A while back I talked
about hoarding and my denial of any such behavior in “I Am Not A Hoarder, I Just Like to Collect Things”. Instead, I referred to myself as a collector. At the time it made sense. Collectors
collect things so they can put them on display for people to see. And I
certainly have my share of tchotchkes adorning my shelves. Remember my
collection of shot glasses filled with sand from beaches all over the world? If
not, here’s a reminder:
Clutterbugs
differ from hoarders in that they can rationally look at the objects in their
life and assess their usefulness. Hoarders obsess about their possessions and
can’t decide what is and isn’t valuable, and thus often retain garbage or
damaged items. Hoarders seem to be completely unaware of the dangers of their
hoarding tendencies, while clutterers are often bothered by their random piles
of “stuff”. Yay! I’m bothered! There’s hope for me!
I
recently confessed to my friend that I wanted to start eliminating the clutter
from my life. (It should be noted that this is the same friend who originally
accused me of being a hoarder). Well my confession was music to his ears. I
came home one night to discover ALL of my books ALL over my living room floor. He
had also disassembled one of my bookcases, which was on the verge of collapsing
from the sheer weight of its contents. Upon seeing my books laid out in various
stacks, I almost started crying. How could he DO this to me? I wanted to take
baby steps, not tackle everything all at once! I felt so overwhelmed. But then I
realized that sometimes you have to pull the bandaid off forcefully and feel
the sting. And it stung! It was very emotional going through books that I had
on my shelves for literally years. And many were books that I still loved. But
did I really NEED them? Am I really ever going to read the Twilight series
again? Or the Hunger Games? And what the hell was “Eat, Pray, Love” still doing
on my shelf anyway? I never could manage to make it past India. (Spirituality
motivated by a healthy book advance is definitely not what I consider inspiring.)
Time to purge! I felt proud to put so many books into a donation box and
condense my books into one less bookcase.
But
that’s only the beginning. What about those two file cabinets? What the heck is
in there? (Cover letters for submissions dating back to before the millennium
apparently). And what about those shot glasses filled with sand? It seemed cute
and kitschy at the time, but why was I doing it in the first place and is it
something I want to continue? Do I even like that miniature ceramic teapot sitting
on my shelf that my mom got at someone’s Bar Mitzvah? Why do I still have that
magazine with the cast of the “Big Bang Theory” on the cover??? I don’t think
there’s necessarily a right or wrong answer to any of these questions, but you
at least have to ASK yourself and see what answers come. When you’re a
clutterbug, piles just seem to mysteriously show up without you even noticing
it. It’s critical to determine which piles are the ones to keep and then find a
freaking place to put everything so it’s no longer in a pile!
It’s
been said if you clutter your physical life with unnecessary items, your emotional
life is bound to feel cluttered too. And now that I am making my way through my
own clutter, I tend to agree. Letting go of things is hard, but at the end of the
day they are just THINGS—physical manifestations of my memories and feelings.

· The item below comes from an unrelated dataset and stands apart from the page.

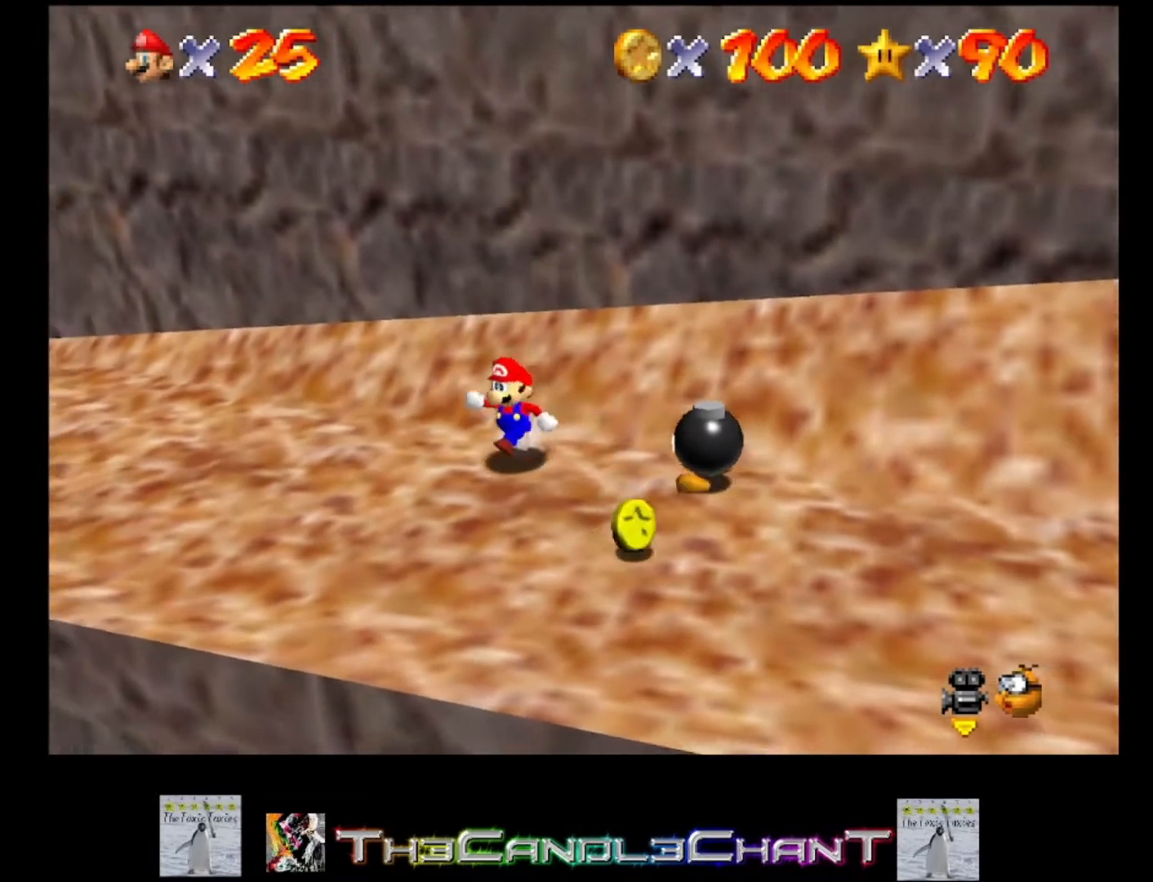
{"buttons": [], "left_stick": "up-left", "right_stick": "center", "events": []}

Throwing something out does not take away what I feel inside. Maybe it even
makes my feelings more special because they’re not attached to some random
object sitting in my apartment for no good reason.
I’m
not planning on rolling a dumpster into my apartment and depositing everything
into it, if that’s what anyone is thinking. But I DO believe I can take stock of
exactly WHAT I have and then determine what I truly need AND want. It’s not always easy
to figure that out. But that doesn’t mean I shouldn’t try. I’m just in the
beginning phases now, but I will keep you posted on my progress. Here’s the end
result of my bookcase reorganization:
Not bad, right? Now I have to tackle my desk… my sanctuary
for everything creative. Somehow I have a feeling that will be harder than my
books but I think I’m ready to take the plunge! Geronimo!!!